──────── RECORDS FOR THIS EXERCISE ────────
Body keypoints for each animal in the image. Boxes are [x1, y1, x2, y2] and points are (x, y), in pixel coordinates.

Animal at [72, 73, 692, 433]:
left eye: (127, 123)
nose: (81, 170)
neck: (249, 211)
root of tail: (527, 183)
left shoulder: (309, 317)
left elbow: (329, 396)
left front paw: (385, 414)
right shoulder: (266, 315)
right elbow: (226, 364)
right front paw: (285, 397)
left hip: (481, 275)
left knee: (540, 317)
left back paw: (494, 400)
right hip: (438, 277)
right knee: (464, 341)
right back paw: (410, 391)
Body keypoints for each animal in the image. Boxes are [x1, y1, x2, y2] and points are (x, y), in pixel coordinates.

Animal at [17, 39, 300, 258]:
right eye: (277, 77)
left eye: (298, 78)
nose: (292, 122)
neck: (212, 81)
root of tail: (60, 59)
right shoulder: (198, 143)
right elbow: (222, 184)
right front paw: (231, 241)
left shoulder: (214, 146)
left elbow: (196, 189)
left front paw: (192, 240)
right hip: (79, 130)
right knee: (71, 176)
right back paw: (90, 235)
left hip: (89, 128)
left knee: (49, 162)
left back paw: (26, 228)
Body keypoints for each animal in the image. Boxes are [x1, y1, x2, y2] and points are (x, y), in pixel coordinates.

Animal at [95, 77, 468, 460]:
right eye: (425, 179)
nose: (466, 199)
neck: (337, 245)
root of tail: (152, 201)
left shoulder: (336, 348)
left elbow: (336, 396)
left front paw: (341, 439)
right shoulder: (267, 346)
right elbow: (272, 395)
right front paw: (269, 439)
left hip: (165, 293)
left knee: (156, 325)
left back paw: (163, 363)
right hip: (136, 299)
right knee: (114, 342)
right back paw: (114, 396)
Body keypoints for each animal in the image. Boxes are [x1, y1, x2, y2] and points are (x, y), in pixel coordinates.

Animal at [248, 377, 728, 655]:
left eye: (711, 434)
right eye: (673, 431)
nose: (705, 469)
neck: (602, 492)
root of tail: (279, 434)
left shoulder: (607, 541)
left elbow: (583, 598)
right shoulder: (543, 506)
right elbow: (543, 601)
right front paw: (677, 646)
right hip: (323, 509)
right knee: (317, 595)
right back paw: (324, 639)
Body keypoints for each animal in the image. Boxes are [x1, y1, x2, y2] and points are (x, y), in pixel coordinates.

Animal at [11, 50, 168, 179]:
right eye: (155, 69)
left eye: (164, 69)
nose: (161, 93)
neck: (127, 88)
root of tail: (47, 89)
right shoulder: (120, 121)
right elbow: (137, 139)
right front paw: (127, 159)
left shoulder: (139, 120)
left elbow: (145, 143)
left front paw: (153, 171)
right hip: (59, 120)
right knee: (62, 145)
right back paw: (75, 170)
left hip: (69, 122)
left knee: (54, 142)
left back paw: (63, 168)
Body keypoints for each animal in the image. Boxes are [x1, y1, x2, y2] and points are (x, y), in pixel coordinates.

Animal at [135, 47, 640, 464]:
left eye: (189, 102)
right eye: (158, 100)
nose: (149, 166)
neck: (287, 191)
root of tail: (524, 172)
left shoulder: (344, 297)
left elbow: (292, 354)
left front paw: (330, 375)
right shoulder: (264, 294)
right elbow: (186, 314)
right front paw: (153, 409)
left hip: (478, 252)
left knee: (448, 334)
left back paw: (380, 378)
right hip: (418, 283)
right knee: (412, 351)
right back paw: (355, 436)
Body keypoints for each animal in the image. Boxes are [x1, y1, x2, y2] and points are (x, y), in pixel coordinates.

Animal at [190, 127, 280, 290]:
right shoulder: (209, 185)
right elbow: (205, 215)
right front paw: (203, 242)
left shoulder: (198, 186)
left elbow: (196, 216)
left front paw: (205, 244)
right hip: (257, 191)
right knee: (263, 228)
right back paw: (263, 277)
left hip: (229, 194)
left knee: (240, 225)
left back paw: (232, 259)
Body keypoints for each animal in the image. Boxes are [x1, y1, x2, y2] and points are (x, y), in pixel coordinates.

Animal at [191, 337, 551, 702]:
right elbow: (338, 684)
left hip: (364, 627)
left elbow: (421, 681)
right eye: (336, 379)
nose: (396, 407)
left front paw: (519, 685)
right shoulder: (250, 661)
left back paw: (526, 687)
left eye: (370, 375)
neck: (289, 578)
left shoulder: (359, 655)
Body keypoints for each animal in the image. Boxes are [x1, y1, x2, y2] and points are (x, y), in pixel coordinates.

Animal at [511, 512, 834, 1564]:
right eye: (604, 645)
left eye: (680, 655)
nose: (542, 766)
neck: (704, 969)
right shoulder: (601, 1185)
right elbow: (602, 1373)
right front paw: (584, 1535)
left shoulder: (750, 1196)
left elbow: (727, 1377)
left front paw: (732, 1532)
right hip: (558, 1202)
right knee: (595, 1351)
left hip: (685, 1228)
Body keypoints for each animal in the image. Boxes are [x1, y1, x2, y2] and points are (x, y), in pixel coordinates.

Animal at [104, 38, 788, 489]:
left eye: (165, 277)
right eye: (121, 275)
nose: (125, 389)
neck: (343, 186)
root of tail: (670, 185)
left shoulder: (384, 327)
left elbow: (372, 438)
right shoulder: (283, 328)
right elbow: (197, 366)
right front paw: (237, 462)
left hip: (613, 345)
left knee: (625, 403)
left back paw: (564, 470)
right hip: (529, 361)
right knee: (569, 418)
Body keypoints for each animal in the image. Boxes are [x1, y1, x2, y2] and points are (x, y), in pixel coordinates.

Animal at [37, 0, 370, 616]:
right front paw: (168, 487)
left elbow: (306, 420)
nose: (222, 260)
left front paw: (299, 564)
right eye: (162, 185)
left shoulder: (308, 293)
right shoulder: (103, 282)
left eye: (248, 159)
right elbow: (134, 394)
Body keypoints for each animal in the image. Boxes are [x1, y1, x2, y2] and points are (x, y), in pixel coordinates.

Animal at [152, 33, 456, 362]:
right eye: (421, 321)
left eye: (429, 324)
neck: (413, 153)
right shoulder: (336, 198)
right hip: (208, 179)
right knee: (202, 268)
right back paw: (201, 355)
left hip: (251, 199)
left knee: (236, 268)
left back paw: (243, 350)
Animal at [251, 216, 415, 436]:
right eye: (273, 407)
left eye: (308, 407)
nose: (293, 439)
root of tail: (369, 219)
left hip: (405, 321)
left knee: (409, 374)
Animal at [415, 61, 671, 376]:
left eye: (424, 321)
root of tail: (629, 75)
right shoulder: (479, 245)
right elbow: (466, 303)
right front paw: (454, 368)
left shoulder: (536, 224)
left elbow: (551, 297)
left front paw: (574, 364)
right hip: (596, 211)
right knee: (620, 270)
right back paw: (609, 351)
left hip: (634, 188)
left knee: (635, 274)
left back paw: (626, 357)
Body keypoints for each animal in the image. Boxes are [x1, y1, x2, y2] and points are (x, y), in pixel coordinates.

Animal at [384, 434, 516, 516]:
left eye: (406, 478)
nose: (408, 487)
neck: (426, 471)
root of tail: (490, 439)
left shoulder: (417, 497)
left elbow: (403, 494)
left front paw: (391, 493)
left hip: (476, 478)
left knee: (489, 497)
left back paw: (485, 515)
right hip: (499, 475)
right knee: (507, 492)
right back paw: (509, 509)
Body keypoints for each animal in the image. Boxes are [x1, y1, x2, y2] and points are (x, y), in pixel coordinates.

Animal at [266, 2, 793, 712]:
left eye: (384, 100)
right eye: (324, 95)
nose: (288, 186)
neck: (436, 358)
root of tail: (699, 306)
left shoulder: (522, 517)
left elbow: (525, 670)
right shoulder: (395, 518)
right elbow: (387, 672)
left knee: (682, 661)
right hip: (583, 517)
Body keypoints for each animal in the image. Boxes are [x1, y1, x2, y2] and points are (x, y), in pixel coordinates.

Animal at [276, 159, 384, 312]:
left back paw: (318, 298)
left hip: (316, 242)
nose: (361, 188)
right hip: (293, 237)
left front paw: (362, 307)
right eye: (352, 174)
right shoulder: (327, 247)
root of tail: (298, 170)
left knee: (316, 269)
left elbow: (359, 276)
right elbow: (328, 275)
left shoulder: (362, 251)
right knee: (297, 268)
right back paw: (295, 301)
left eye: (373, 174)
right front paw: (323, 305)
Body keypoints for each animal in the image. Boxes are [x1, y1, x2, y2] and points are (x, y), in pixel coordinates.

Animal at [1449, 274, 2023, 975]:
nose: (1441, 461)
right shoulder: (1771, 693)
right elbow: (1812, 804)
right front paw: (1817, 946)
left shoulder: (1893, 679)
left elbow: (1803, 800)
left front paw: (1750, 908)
────────
- [WHAT YOU NEED TO DO]:
Please state the number of lines in the data above that hold the word "tail", without any other text.

- [SOLUTION]:
12